Working with Single Buyers
Singles
The number of single homebuyers is on the rise. A 2009 survey by the National Association of REALTORS® that found 21 percent of buyers nationwide were single women and 10 percent single men, compared to 62 percent of married couples.
Chicago REALTOR® Julie Woodward-Trenker, ABR, CRS, with Coldwell Banker Residential Brokerage in Lakeview says 60 percent of her business has evolved into singles over her 10 years in real estate (primarily single women) largely due to a niche she’s developed with first-time buyers.
Says Trenker: “There’s a lot to commend about women taking control of their own financial future, investing for themselves.”
Trenker says when working with single women, pay attention. “If they feel you are connected and listening, and are concerned about being their advocate, they will feel more emotionally sure about making the financial decision. Basics like safety and secure parking are important in addition to a good floor plan, whereas what really motivates a single man is the commute.”
She takes personal and professional pride in recently helping a single client who worked three jobs to save enough to be a cash-buyer in a fiercely competitive—and successful—bid on a $100,000 foreclosure property in the city.

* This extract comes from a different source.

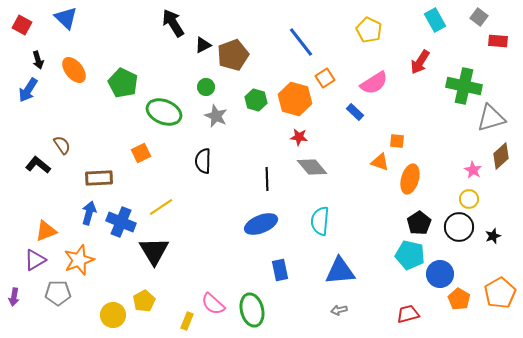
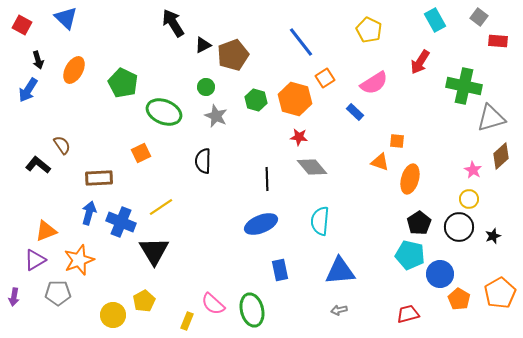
orange ellipse at (74, 70): rotated 68 degrees clockwise
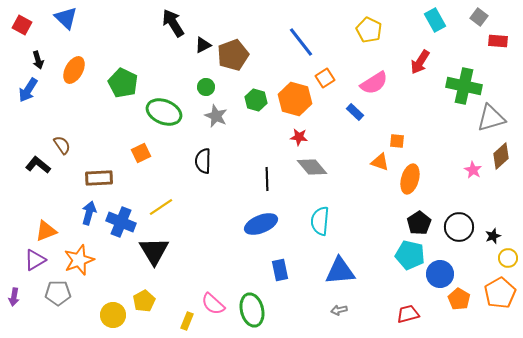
yellow circle at (469, 199): moved 39 px right, 59 px down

Four years into his real estate career at Coldwell Banker Devonshire Realty in Peoria, REALTOR® Adam LaHood’s market has become 36 percent single buyers. He and partner Jim Gillespie have built a referral base from the area’s young engineers working at Caterpillar and doctors and nurses from the region’s many hospitals—mainly because they’re in a similar age group, same social scene and are connected via Facebook, LinkedIn and other sites.

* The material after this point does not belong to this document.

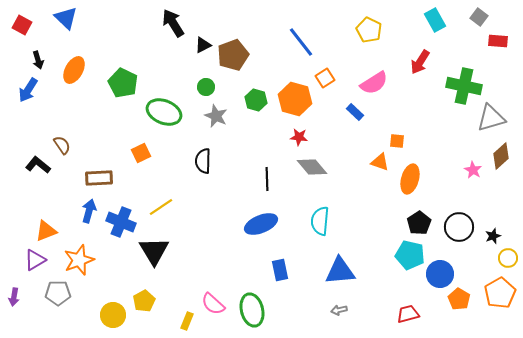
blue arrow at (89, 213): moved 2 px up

“I think that unlike my father’s generation or people 5 and 10 years older than me, younger singles and younger married people are working to live rather than living to work,” says LaHood, age 34. “This factors into their desire for homes with outdoor living spaces, the ability to walk to bars and restaurants and specialty shopping.”
He adds: “Single buyers are more willing to see properties outside their specific search area. I’ll have a client in the car driving down the road and they will say ‘That house looks good,’ but you won’t find that when you are my age looking and married with kids. Then you are very specific about the number of bedrooms.”